• _HOW TO COMPLETE THIS TASK_
Reproduce the text of the records below, starting at the line that contains "Baby & Kids" and stopping after the line that contains "SCHMOTZER hoes". Leave the pictures out of your answer.

• _MATERIAL FOR THE TASK_
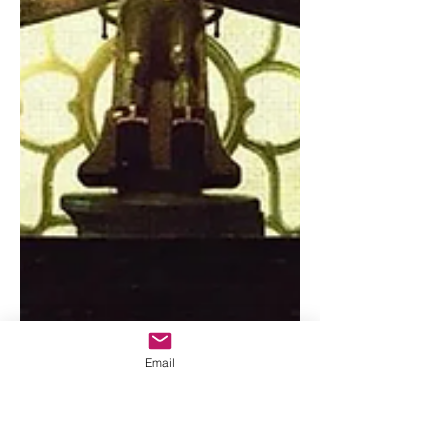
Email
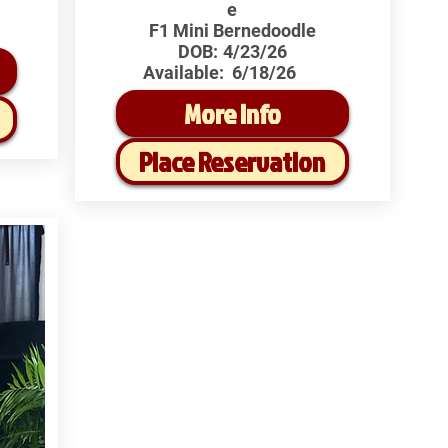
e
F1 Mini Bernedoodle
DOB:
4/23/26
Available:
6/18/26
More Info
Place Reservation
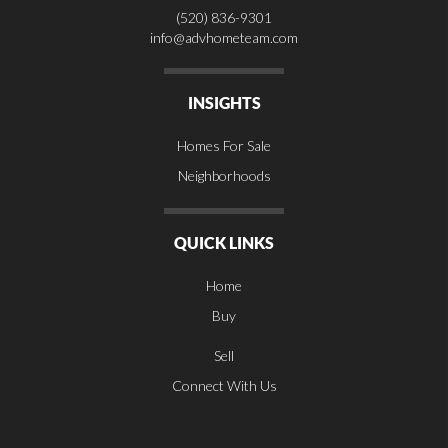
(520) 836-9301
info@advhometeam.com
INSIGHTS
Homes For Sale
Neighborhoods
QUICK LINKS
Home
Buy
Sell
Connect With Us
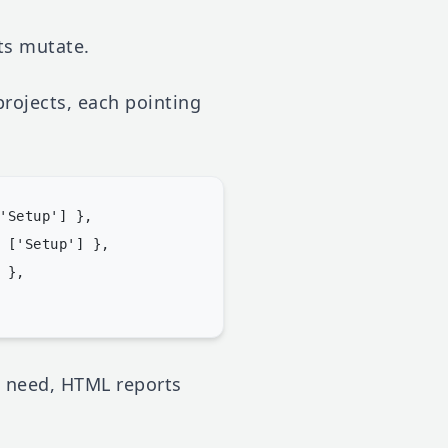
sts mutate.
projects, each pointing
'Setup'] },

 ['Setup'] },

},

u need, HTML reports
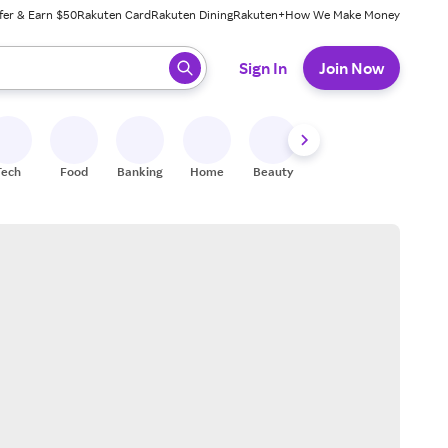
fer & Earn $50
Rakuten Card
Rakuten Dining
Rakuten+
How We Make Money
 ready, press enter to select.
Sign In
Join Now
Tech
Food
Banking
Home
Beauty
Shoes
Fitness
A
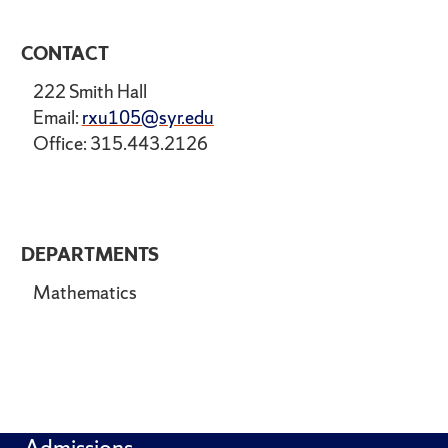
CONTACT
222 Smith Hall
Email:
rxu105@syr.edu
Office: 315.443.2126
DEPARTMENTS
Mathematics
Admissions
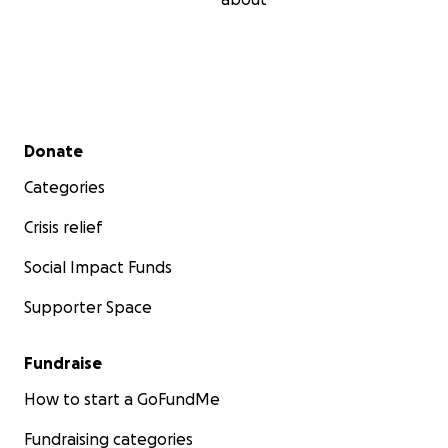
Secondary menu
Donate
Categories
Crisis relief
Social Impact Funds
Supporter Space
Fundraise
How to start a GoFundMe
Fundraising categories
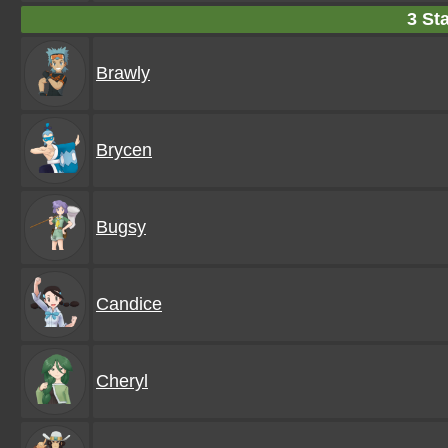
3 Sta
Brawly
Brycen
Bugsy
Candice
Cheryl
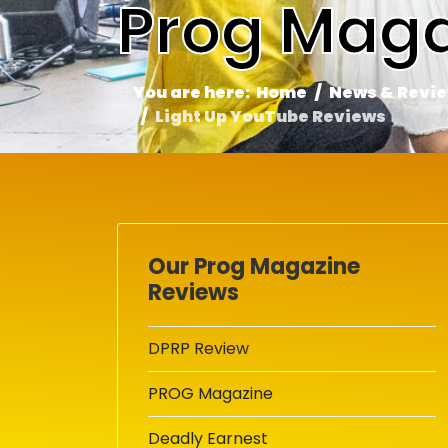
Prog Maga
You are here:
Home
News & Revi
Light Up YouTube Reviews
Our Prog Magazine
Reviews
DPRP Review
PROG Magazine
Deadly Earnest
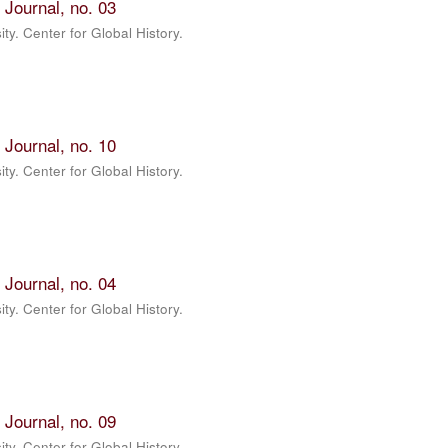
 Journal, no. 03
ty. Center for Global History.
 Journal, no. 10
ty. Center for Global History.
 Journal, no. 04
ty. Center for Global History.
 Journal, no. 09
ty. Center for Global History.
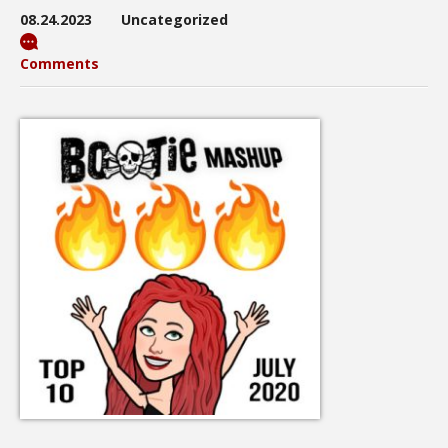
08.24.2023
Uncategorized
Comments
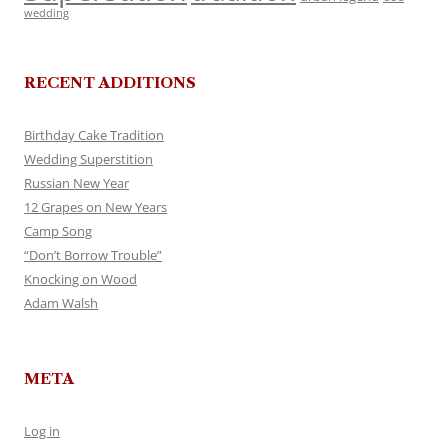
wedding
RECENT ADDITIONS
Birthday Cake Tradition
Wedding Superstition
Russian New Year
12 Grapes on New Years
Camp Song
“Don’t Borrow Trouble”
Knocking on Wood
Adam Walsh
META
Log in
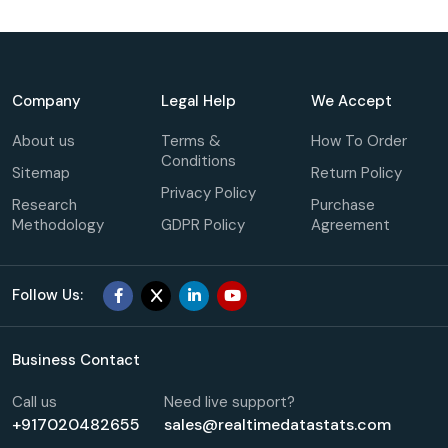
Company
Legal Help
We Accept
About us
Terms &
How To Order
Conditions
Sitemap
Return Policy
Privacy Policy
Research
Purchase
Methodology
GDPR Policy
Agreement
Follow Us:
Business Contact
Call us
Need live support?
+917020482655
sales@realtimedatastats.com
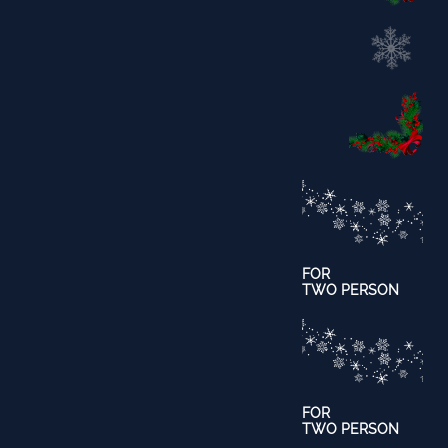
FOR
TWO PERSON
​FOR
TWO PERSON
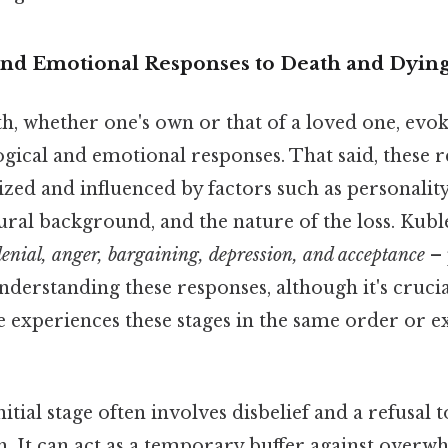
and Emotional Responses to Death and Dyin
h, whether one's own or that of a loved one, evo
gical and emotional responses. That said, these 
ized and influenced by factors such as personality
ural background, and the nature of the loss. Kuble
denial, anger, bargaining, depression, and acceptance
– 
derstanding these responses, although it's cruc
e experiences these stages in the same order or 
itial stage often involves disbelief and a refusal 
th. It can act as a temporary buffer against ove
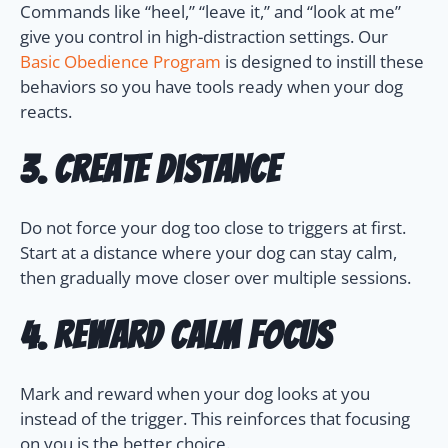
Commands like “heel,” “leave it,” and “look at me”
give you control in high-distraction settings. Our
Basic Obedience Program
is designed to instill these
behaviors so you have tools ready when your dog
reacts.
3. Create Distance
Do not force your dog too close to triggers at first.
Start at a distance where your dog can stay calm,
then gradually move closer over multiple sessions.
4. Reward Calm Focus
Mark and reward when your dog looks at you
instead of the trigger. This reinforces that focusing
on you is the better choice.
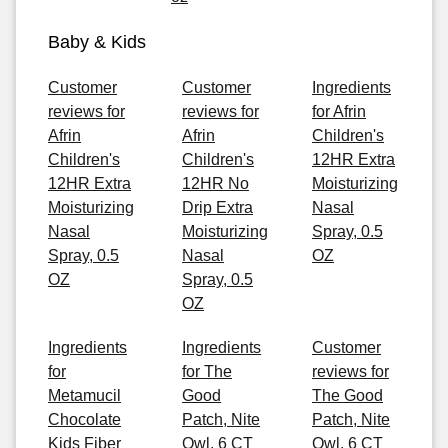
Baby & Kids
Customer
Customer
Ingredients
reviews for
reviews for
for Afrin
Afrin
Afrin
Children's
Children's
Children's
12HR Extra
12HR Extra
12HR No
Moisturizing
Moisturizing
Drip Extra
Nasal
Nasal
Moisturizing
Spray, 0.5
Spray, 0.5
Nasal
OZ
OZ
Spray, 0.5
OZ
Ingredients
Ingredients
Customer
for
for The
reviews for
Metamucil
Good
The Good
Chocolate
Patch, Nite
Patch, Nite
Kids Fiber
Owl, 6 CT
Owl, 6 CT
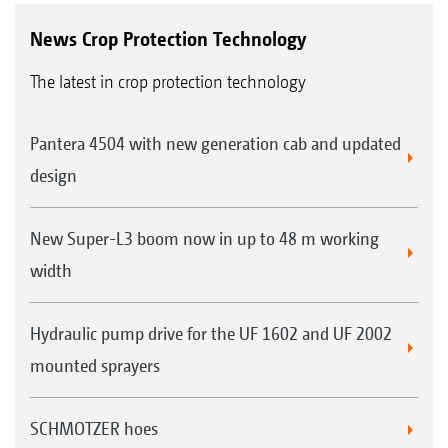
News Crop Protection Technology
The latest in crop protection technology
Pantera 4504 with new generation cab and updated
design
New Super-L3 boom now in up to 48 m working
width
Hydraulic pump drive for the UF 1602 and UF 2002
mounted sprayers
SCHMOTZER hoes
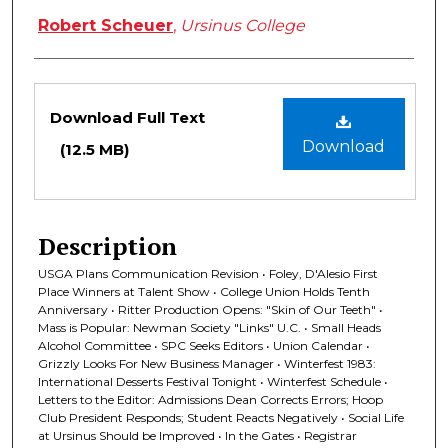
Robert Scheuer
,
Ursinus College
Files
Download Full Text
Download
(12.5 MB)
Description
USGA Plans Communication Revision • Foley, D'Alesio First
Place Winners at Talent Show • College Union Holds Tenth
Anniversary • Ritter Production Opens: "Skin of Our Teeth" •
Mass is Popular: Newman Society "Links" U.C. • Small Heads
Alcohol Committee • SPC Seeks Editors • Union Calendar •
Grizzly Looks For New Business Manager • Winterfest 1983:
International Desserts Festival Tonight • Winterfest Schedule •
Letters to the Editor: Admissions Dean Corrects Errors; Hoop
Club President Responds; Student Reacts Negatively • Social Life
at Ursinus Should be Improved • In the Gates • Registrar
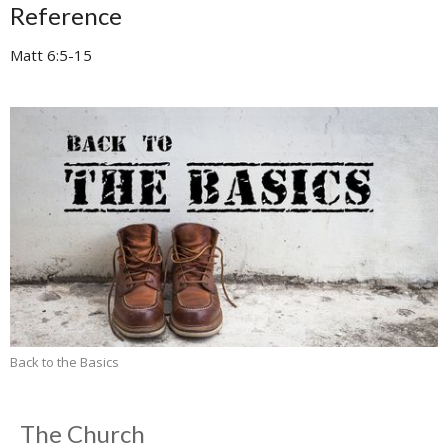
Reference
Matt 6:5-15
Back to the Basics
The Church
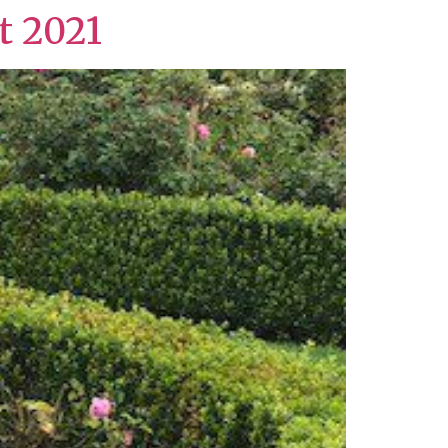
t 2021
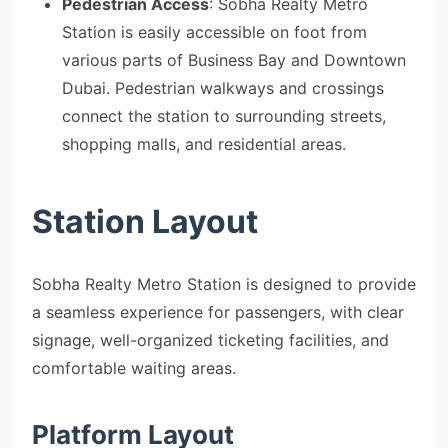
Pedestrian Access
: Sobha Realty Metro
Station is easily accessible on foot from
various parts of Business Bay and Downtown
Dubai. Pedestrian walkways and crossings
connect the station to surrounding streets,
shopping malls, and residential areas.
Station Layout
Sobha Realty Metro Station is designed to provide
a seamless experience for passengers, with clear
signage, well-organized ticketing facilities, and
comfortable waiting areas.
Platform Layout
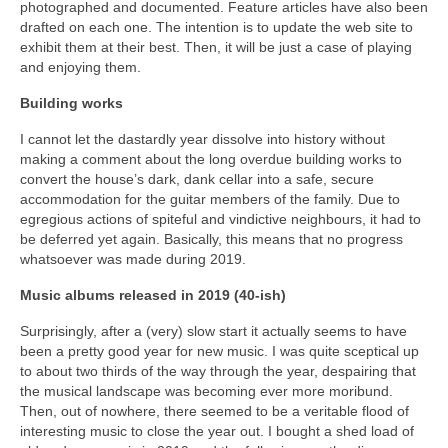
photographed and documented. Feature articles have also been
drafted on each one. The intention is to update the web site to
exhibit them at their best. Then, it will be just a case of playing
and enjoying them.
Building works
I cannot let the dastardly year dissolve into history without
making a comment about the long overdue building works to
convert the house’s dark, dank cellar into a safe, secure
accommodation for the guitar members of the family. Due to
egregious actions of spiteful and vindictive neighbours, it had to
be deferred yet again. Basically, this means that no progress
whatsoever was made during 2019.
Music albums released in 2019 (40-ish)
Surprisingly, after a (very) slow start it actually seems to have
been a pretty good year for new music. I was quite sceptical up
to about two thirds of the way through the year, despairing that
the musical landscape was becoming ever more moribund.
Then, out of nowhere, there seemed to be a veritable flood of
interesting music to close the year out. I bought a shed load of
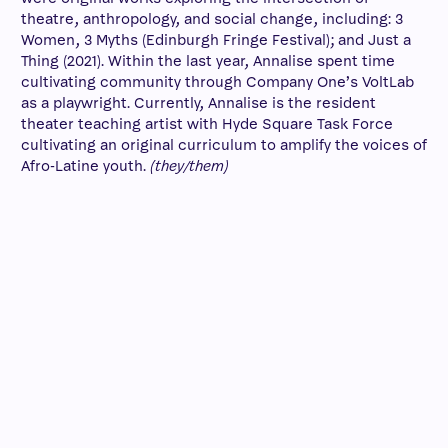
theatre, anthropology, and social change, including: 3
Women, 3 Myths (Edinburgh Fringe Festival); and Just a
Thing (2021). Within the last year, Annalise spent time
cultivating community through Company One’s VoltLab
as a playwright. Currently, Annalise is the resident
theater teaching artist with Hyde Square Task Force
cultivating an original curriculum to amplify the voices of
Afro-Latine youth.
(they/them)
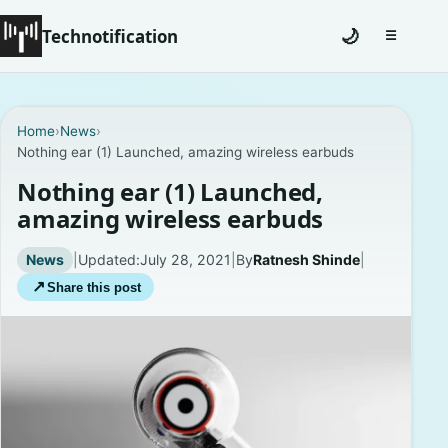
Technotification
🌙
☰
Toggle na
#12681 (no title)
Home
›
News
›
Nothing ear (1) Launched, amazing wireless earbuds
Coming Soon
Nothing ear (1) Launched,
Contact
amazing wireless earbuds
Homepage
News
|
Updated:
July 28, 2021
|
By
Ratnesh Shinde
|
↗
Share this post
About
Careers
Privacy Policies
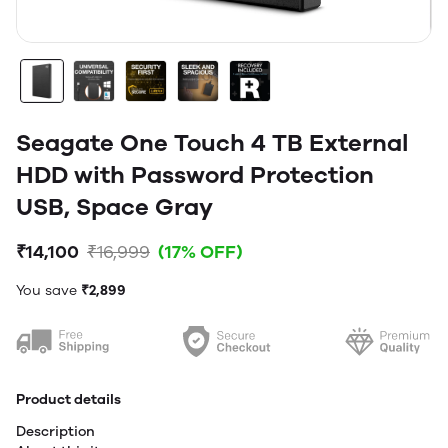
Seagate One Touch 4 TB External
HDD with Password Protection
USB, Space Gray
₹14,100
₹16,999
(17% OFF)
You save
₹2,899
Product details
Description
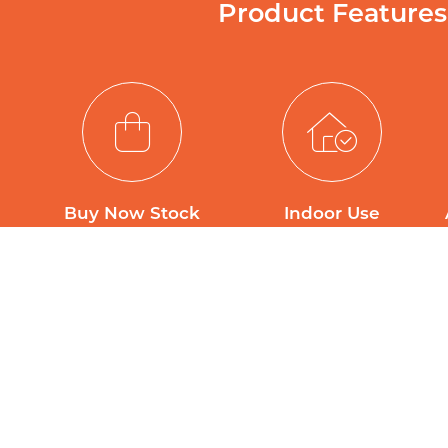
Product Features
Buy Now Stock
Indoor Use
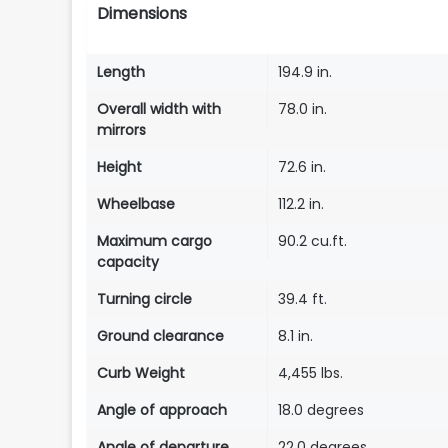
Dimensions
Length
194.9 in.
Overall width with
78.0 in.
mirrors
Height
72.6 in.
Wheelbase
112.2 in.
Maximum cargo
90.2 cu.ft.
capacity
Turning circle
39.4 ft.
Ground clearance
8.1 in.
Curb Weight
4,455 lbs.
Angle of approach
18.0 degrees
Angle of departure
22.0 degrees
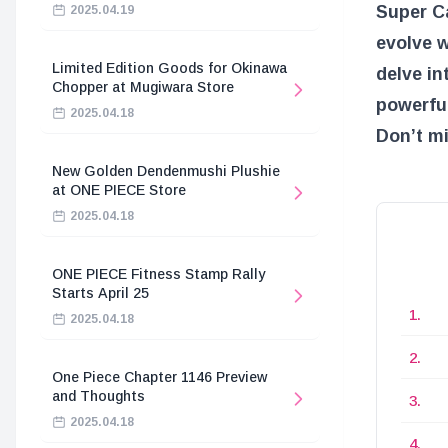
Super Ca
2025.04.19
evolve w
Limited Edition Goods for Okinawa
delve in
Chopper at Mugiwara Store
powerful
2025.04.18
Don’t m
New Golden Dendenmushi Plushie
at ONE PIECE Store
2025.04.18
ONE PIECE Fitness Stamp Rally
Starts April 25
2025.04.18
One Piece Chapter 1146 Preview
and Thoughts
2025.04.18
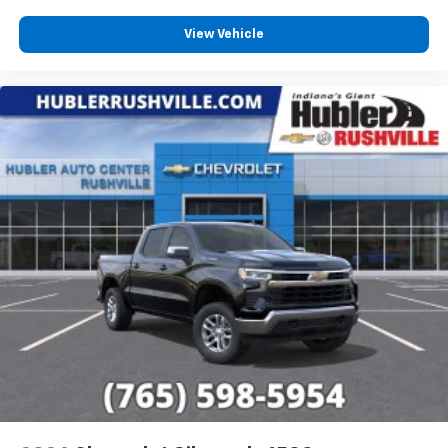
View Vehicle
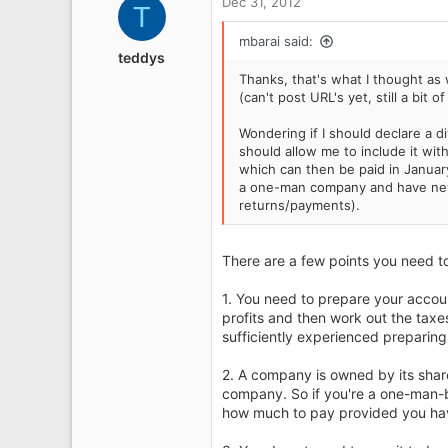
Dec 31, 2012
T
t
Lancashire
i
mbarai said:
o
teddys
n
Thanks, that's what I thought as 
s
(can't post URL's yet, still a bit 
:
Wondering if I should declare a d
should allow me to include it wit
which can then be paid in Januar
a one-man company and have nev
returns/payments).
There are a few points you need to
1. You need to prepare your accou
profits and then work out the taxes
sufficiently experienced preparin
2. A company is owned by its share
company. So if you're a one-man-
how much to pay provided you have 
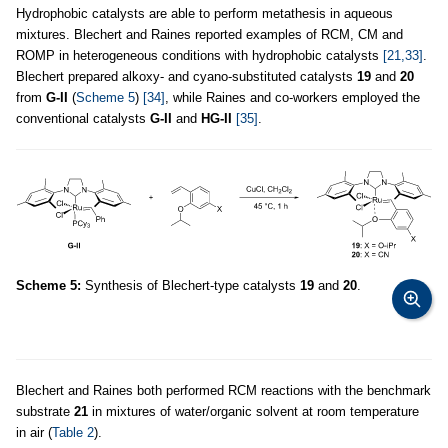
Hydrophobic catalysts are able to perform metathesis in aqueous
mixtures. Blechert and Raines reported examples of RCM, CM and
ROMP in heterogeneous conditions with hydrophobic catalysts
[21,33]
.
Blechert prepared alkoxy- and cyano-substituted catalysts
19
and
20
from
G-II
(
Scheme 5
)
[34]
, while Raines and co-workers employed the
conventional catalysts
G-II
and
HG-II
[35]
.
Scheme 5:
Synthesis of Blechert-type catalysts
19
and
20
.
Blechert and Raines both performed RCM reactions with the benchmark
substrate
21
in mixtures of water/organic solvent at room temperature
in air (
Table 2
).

• _EXPECTED OUTPUT_
Baby & Kids
Customer
Customer
Ingredients
reviews for
reviews for
for Afrin
Afrin
Afrin
Children's
Children's
Children's
12HR Extra
12HR Extra
12HR No
Moisturizing
Moisturizing
Drip Extra
Nasal
Nasal
Moisturizing
Spray, 0.5
Spray, 0.5
Nasal
OZ
OZ
Spray, 0.5
OZ
Ingredients
Ingredients
Customer
for
for The
reviews for
Metamucil
Good
The Good
Chocolate
Patch, Nite
Patch, Nite
Kids Fiber
Owl, 6 CT
Owl, 6 CT
News Crop Protection Technology
The latest in crop protection technology
Pantera 4504 with new generation cab and updated
design
New Super-L3 boom now in up to 48 m working
width
Hydraulic pump drive for the UF 1602 and UF 2002
mounted sprayers
SCHMOTZER hoes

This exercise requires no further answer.